When Paul Brandt, to his knowledge the only survivor from his battalion, returns home from the front severely wounded, his town regards him as a hero. But Paul is wracked with guilt and will do anything to make amends, make it up to her, the woman he betrayed – he will even pretend to be a true Nazi. Will it save her?
| Introduction |
German soldier Paul Brandt was forced to go into the army due to his political activities in Vienna, before the outbreak of WW2. The only other option was prison where she went, his co-conspirator and the love of his life, a woman only known to him by her codename. Their meeting was ambushed and he could do nothing but leave her to her fate. That is the last he has seen of her. Many a time appeared her face before him at the front, his guilt nagging. Could he have saved her? Now a wounded, one-armed hero, Paul returns to his home village in Upper Silesia. But all has changed.
| Storyline |
Disfigured and dillusioned but a hero to the villagers, Paul has no choice and is dragged into the Nazi propaganda machine. He stands before young men, boys, and tells them about the glory of war and the faith in their leader. He feels hollow in motivating these youngsters to become soldiers but what can he do? If he renounces the Nazi ideology, it could well be that not only he himself but also his father and the rest of the family will face the consequences. When he walks past a fence, he notices a group of young women and he cannot believe his eyes when he thinks he recognises.. her. The one he loved and betrayed, the one he never thought he would see again. In that instant, Paul knows that he will do whatever it takes to help and rescue her. First, he must find a way into the building behind the fence.
The building is a rest hut for SS officers to provide them with luxury and entertainment on their breaks from their daily responsibilities of running the concentration camp just outside the village. Paul has no trouble being employed there – his reputation as a war hero precedes him.

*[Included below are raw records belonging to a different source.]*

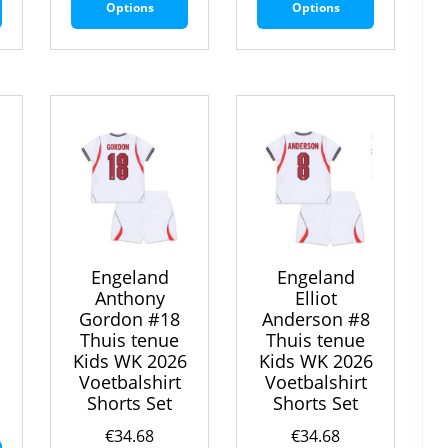
Options
Options
heeft
heeft
heeft
meerdere
meerdere
meerdere
variaties.
variaties.
variaties.
Deze
Deze
Deze
optie
optie
optie
kan
kan
kan
gekozen
gekozen
gekozen
worden
worden
worden
op
op
op
de
de
de
productpagina
productpagina
productpa
Engeland
Engeland
Anthony
Elliot
Gordon #18
Anderson #8
6
Thuis tenue
Thuis tenue
Kids WK 2026
Kids WK 2026
Voetbalshirt
Voetbalshirt
Shorts Set
Shorts Set
€
34.68
€
34.68
Dit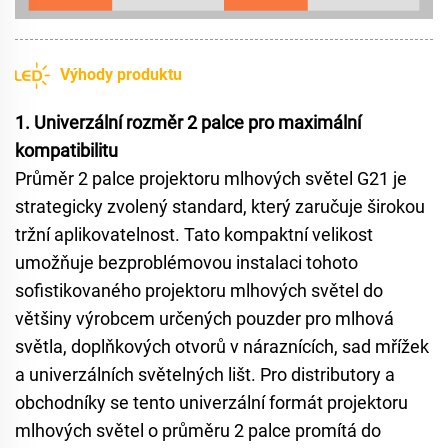
Výhody produktu
1. Univerzální rozměr 2 palce pro maximální
kompatibilitu
Průměr 2 palce projektoru mlhových světel G21 je
strategicky zvolený standard, který zaručuje širokou
tržní aplikovatelnost. Tato kompaktní velikost
umožňuje bezproblémovou instalaci tohoto
sofistikovaného projektoru mlhových světel do
většiny výrobcem určených pouzder pro mlhová
světla, doplňkových otvorů v náraznících, sad mřížek
a univerzálních světelných lišt. Pro distributory a
obchodníky se tento univerzální formát projektoru
mlhových světel o průměru 2 palce promítá do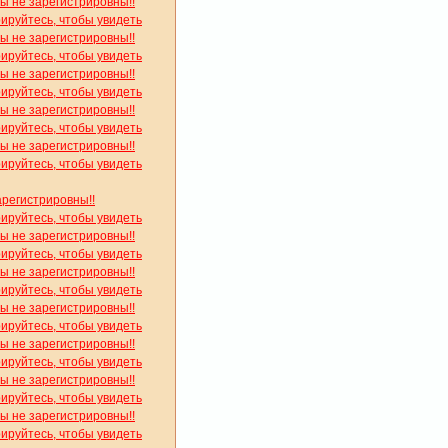
вы не зарегистрировны!!
рируйтесь, чтобы увидеть
вы не зарегистрировны!!
рируйтесь, чтобы увидеть
вы не зарегистрировны!!
рируйтесь, чтобы увидеть
вы не зарегистрировны!!
рируйтесь, чтобы увидеть
вы не зарегистрировны!!
рируйтесь, чтобы увидеть
арегистрировны!!
рируйтесь, чтобы увидеть
вы не зарегистрировны!!
рируйтесь, чтобы увидеть
вы не зарегистрировны!!
рируйтесь, чтобы увидеть
вы не зарегистрировны!!
рируйтесь, чтобы увидеть
вы не зарегистрировны!!
рируйтесь, чтобы увидеть
вы не зарегистрировны!!
рируйтесь, чтобы увидеть
вы не зарегистрировны!!
рируйтесь, чтобы увидеть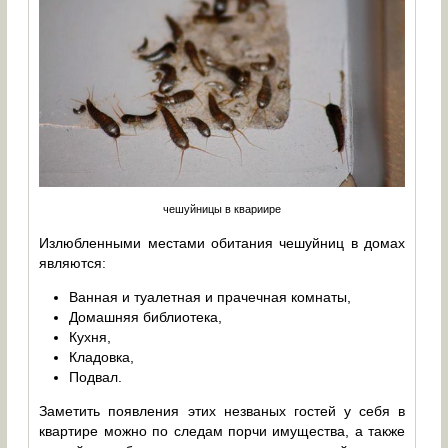
чешуйницы в квариире
Излюбленными местами обитания чешуйниц в домах
являются:
Ванная и туалетная и прачечная комнаты,
Домашняя библиотека,
Кухня,
Кладовка,
Подвал.
Заметить появления этих незваных гостей у себя в
квартире можно по следам порчи имущества, а также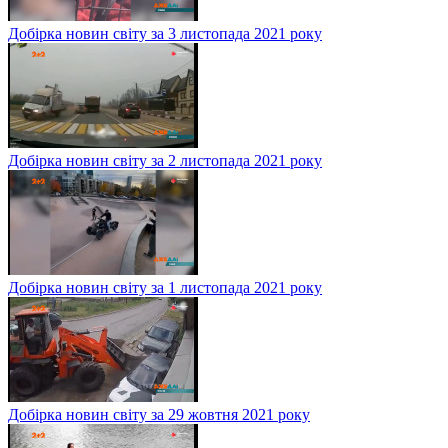
Добірка новин світу за 3 листопада 2021 року
Добірка новин світу за 2 листопада 2021 року
Добірка новин світу за 1 листопада 2021 року
Добірка новин світу за 29 жовтня 2021 року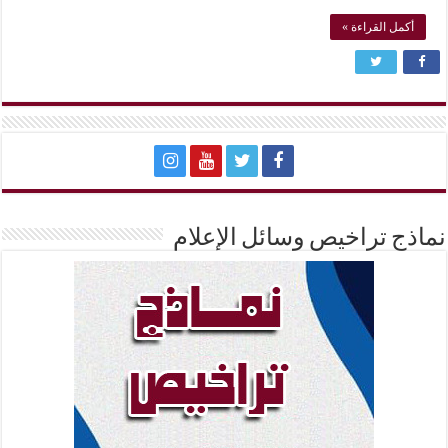
أكمل القراءة »
نماذج تراخيص وسائل الإعلام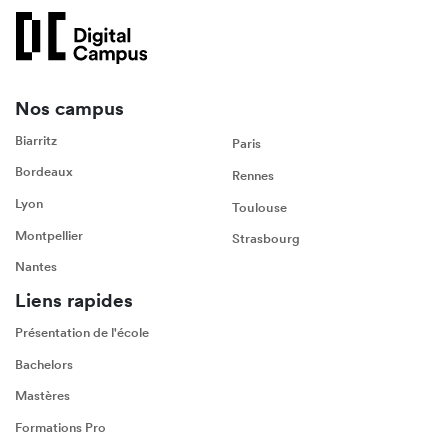
Nos campus
Biarritz
Paris
Bordeaux
Rennes
Lyon
Toulouse
Montpellier
Strasbourg
Nantes
Liens rapides
Présentation de l'école
Bachelors
Mastères
Formations Pro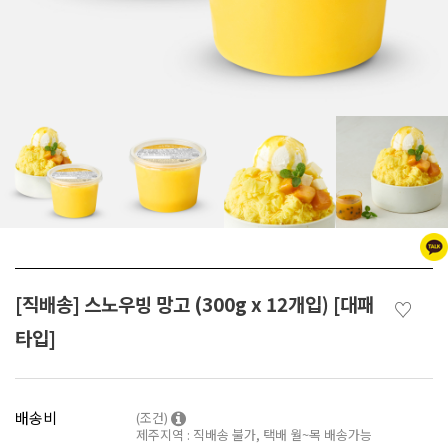
[직배송] 스노우빙 망고 (300g x 12개입) [대패
♡
타입]
배송비
(조건)
제주지역 : 직배송 불가, 택배 월~목 배송가능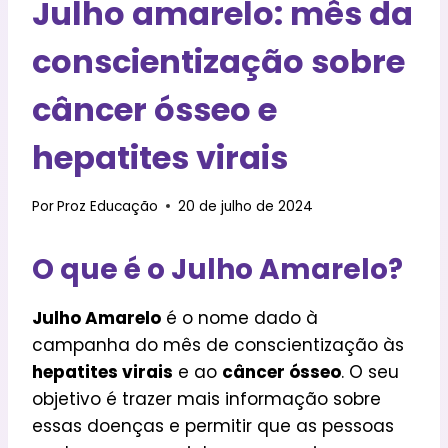
Julho amarelo: mês da
conscientização sobre
câncer ósseo e
hepatites virais
Por
Proz Educação
20 de julho de 2024
O que é o Julho Amarelo?
Julho Amarelo
é o nome dado à
campanha do mês de conscientização às
hepatites virais
e ao
câncer ósseo
. O seu
objetivo é trazer mais informação sobre
essas doenças e permitir que as pessoas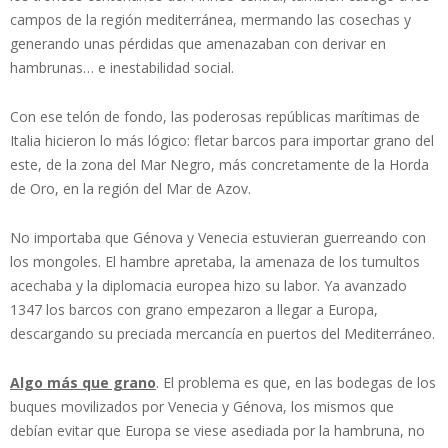
campos de la región mediterránea, mermando las cosechas y
generando unas pérdidas que amenazaban con derivar en
hambrunas… e inestabilidad social.
Con ese telón de fondo, las poderosas repúblicas marítimas de
Italia hicieron lo más lógico: fletar barcos para importar grano del
este, de la zona del Mar Negro, más concretamente de la Horda
de Oro, en la región del Mar de Azov.
No importaba que Génova y Venecia estuvieran guerreando con
los mongoles. El hambre apretaba, la amenaza de los tumultos
acechaba y la diplomacia europea hizo su labor. Ya avanzado
1347 los barcos con grano empezaron a llegar a Europa,
descargando su preciada mercancía en puertos del Mediterráneo.
Algo más que grano
. El problema es que, en las bodegas de los
buques movilizados por Venecia y Génova, los mismos que
debían evitar que Europa se viese asediada por la hambruna, no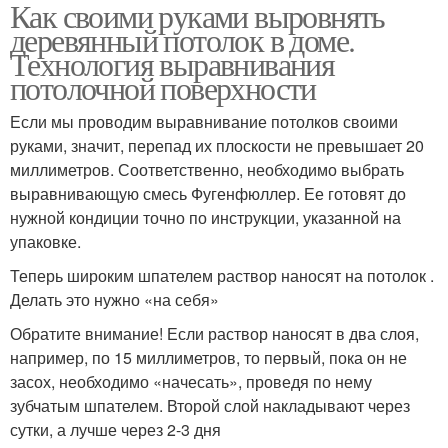
Как своими руками выровнять
деревянный потолок в доме.
Технология выравнивания
потолочной поверхности
Если мы проводим выравнивание потолков своими
руками, значит, перепад их плоскости не превышает 20
миллиметров. Соответственно, необходимо выбрать
выравнивающую смесь Фугенфюллер. Ее готовят до
нужной кондиции точно по инструкции, указанной на
упаковке.
Теперь широким шпателем раствор наносят на потолок .
Делать это нужно «на себя»
Обратите внимание! Если раствор наносят в два слоя,
например, по 15 миллиметров, то первый, пока он не
засох, необходимо «начесать», проведя по нему
зубчатым шпателем. Второй слой накладывают через
сутки, а лучше через 2-3 дня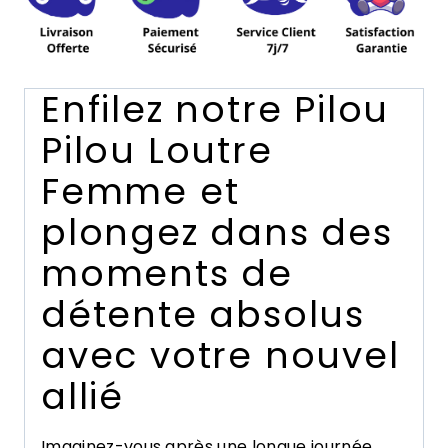
Enfilez notre Pilou
Pilou Loutre
Femme et
plongez dans des
moments de
détente absolus
avec votre nouvel
allié
Imaginez-vous après une longue journée,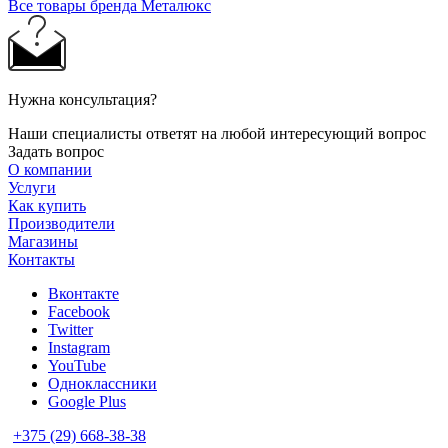
Все товары бренда Металюкс
Нужна консультация?
Наши специалисты ответят на любой интересующий вопрос
Задать вопрос
О компании
Услуги
Как купить
Производители
Магазины
Контакты
Вконтакте
Facebook
Twitter
Instagram
YouTube
Одноклассники
Google Plus
+375 (29) 668-38-38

Little does he know what is going on but soon he will. His priority is to find her and protect her and the other women who are there to work in the officers’ retreat and who are at the mercy of the brutal SSers. The women live in constant fear, their lives worth nothing to the cruel SSers but their days might be numbered soon… The year is 1944, the Russians are coming close but there are more dangers lurking in the woods. Paul comes to realise the precarity of the circumstances as chaos arises and the Russian underground movement (Polya Kolanka) closes in on the village and the Nazis staying there.
| My Thoughts |
The Constant Soldier is set in the historical context of WWII and tells us about the atrocities of war and those in it from different perspectives. Not by showing us the concentration camps and their inexplicable horrors but by digging deep into the lives of those working there, of those who were part of the war machine. The infamous rest hut, where the SS officers could recuperate and what happened there… Harrowing. Paul Brandt is a man who struggles with his conscience, who has to live with the decisions he made. He is a character you have to empathise with – the way he struggles to keep sane, to keep human and to do right to others. But there are more characters, the woman he wants to save, his sister, the resistance group … all skilfully portrayed, true-to-life characters who struggle to keep sane and do what they feel is right under these difficult circumstances.
To have access to photos from an SS officer during WW2 and to create, based upon the images, this haunting and thought-provoking novel – I have got to hand it to William Ryan, brilliant. A well-written novel that will stay with you long after you closed the book, the insights into the ordinary people finding themselves in less than ordinary circumstances, the consequences of actions – the pointlessness of war and the innocent victims it brings along, every time again. The fact that the novel is based on true events, the vivid descriptions and the insights into the Russian involvement (the chapters written from the perspective of Polya Kolanka) all combined make this a powerful novel and an emotive read.
| About the Author |
William Ryan’s Captain Korolev Novels have been shortlisted for numerous awards, including the Theakstons Crime Novel of the Year, The Kerry Group Irish Fiction Award, the Ellis Peters and John Creasey Daggers and the Irish Crime Novel of the Year (twice). William teaches on the Crime Writing Masters at City University in London. The Constant Soldier has been described by AL Kennedy as “a nuanced, complex and gripping tale of guilt and love that captures the chaos at the end of World War Two”.